Selon Axel de Tarlé, chroniqueur éco sur Europe1 : "De 2003 à 2013, le nombre de salariés à la SNCF a baissé de 14%, mais la masse salariale a augmenté de 1,3 milliard d’euros.
Des tendances opposées qui s’expliquent par les généreuses augmentations accordées aux salariés ces dix dernières années (4% par an en moyenne pour une inflation annuelle de 1,6% sur la période).
Un bien pour eux mais un mauvais coup porté aux investissements et à l’embauche".
Le chroniqueur d'Europe1 va plus loin. Malgré une inflation et une croissance quasiment nulles en 2014, les salaires du privé auraient augmenté de 2%. Et les entreprises envisageraient un nouveau coup de pouce équivalent en 2015.

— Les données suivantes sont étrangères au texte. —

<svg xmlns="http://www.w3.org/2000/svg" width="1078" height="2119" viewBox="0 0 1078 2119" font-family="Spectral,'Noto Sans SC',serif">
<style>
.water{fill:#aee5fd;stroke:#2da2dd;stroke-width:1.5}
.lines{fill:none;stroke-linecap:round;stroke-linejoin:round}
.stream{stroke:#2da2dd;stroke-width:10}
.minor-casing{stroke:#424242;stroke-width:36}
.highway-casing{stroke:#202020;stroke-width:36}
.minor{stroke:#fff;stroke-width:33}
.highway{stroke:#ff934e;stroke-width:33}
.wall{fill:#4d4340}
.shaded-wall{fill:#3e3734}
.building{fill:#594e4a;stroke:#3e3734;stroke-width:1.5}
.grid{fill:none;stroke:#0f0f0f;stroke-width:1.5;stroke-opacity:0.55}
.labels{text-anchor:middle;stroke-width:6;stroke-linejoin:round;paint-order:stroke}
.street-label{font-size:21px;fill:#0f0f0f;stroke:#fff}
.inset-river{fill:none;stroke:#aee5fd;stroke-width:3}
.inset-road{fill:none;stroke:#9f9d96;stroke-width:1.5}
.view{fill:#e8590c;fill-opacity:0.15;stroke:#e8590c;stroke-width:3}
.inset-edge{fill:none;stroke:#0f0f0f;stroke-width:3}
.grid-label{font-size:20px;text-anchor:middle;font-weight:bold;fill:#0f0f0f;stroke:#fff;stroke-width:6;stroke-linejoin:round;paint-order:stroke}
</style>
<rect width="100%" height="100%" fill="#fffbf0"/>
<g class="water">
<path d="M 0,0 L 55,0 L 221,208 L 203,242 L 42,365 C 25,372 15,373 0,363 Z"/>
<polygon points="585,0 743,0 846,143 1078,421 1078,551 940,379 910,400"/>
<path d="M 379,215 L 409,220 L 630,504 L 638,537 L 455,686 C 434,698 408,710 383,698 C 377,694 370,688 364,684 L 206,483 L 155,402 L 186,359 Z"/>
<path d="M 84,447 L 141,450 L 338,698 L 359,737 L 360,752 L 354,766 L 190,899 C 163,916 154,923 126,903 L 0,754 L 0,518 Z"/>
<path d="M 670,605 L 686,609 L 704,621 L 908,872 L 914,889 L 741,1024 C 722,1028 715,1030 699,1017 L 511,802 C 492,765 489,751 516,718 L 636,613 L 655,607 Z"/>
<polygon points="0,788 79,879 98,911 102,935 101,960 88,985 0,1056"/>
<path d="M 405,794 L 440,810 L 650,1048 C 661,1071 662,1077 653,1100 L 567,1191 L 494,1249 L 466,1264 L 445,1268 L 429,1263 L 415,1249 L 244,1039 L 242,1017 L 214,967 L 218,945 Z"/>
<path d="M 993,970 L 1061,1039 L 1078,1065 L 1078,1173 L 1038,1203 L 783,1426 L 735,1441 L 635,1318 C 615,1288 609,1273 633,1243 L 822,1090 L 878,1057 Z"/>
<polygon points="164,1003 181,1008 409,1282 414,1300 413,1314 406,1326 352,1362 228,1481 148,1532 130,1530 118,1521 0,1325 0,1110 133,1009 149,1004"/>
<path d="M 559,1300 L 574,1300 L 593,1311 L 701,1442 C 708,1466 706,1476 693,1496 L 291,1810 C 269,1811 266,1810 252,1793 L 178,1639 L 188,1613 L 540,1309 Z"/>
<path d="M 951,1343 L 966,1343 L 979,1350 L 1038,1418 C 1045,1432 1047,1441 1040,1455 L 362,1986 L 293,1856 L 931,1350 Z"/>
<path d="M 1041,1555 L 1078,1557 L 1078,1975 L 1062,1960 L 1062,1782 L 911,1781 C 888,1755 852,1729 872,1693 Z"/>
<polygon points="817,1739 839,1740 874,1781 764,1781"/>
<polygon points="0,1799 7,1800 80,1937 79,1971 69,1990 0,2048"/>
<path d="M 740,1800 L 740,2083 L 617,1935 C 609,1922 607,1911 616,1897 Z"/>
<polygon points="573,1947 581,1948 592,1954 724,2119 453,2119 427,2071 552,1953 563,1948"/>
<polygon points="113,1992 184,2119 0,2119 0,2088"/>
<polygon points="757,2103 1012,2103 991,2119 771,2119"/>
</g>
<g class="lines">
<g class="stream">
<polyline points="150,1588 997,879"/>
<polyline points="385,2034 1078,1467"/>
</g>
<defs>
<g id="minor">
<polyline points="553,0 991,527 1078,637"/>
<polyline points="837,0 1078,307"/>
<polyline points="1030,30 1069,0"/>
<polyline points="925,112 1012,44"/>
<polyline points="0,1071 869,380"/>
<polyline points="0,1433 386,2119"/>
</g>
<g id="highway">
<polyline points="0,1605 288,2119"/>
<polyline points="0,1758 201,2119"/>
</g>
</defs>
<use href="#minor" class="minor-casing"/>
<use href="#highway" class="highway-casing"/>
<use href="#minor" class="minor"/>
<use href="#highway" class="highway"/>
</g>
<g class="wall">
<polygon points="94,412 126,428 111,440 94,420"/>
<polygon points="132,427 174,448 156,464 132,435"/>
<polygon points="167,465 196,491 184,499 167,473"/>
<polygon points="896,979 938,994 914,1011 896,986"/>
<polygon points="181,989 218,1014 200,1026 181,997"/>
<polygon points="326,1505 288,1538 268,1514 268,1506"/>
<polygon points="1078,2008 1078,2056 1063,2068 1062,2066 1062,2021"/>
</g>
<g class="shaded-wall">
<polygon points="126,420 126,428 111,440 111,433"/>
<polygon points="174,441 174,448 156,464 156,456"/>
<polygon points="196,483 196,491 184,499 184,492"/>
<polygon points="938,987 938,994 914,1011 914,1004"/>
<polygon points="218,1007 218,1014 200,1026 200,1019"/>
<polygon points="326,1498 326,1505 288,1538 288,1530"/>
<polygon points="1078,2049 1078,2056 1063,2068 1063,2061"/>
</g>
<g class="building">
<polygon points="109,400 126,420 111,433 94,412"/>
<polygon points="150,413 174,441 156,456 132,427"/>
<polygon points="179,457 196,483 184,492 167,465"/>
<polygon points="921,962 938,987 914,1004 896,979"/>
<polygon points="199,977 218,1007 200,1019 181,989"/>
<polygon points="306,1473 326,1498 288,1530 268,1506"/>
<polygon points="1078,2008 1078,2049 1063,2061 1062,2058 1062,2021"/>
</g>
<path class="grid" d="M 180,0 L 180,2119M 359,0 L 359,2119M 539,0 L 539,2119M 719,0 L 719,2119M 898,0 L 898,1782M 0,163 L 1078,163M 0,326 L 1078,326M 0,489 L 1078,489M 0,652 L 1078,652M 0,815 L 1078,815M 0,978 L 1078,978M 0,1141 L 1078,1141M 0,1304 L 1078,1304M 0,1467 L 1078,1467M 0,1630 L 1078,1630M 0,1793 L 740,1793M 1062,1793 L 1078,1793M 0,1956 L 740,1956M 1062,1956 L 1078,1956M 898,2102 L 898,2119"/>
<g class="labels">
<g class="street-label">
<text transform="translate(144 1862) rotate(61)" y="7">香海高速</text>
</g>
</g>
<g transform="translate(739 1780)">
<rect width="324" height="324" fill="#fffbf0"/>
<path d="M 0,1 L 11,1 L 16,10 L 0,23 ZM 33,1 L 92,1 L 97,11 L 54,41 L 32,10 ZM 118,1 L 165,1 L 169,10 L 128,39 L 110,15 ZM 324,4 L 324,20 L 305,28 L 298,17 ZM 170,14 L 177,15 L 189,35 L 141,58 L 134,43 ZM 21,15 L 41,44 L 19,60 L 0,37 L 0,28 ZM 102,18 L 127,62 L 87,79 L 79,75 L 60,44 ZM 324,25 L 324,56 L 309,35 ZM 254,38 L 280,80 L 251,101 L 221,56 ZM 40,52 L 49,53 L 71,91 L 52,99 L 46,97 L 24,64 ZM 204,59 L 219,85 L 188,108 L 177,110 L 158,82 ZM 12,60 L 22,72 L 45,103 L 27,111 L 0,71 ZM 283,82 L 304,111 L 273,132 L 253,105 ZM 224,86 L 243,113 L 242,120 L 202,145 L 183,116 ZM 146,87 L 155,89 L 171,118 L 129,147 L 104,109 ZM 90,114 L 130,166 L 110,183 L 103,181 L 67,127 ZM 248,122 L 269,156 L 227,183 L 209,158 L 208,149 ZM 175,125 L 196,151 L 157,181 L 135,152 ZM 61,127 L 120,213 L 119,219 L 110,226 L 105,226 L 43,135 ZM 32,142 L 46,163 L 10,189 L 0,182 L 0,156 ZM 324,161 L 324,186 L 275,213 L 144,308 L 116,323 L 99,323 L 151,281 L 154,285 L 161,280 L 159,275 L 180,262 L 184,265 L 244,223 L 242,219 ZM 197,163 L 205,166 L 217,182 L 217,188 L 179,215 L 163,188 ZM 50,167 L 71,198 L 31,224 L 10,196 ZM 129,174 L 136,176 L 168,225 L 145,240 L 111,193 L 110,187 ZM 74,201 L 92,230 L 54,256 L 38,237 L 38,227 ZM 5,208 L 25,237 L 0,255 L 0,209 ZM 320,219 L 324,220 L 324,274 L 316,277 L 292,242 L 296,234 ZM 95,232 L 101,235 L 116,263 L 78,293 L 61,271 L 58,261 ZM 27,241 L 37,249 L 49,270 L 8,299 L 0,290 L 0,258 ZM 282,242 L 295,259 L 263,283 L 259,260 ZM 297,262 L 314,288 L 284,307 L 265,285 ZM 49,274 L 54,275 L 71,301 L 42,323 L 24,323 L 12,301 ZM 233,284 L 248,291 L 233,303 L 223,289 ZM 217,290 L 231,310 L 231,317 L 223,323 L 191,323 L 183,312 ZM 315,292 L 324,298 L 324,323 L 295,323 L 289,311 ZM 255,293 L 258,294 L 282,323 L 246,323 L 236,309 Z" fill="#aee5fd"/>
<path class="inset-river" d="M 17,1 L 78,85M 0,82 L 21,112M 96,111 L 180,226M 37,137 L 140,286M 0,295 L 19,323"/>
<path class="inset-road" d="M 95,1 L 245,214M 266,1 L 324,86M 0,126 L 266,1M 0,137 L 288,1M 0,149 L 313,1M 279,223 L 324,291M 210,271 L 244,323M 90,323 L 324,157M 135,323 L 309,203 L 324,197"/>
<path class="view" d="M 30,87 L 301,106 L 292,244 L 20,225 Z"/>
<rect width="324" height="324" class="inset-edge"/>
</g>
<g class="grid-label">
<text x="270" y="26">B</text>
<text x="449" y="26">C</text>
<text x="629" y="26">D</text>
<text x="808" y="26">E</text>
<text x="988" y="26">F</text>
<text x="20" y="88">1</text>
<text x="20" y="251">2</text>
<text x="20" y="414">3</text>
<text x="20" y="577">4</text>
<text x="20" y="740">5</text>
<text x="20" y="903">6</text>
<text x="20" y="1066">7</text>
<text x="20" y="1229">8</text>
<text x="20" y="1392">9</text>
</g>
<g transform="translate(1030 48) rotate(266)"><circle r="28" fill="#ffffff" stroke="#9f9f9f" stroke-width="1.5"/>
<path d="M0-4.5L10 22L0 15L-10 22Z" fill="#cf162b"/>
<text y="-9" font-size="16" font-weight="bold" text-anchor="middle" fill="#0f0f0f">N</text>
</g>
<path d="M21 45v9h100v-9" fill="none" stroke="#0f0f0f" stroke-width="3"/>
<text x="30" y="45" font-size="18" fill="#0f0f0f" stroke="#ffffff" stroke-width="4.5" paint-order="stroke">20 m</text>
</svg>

Certains déduisent de ce constat que :
• Le pouvoir d'achat (différence entre l'augmentation moyenne des rémunérations et le taux d'inflation) continue de progresser en France, malgré une croissance nulle.
• Ces augmentations se font au détriment des investissements et de l'emploi.
Axel de Tarlé estime en conclusion de sa chronique que les 5 millions de chômeurs ne sont pas prêts de retrouver un job, tant les entreprises publiques et privées privilégient leurs salariés.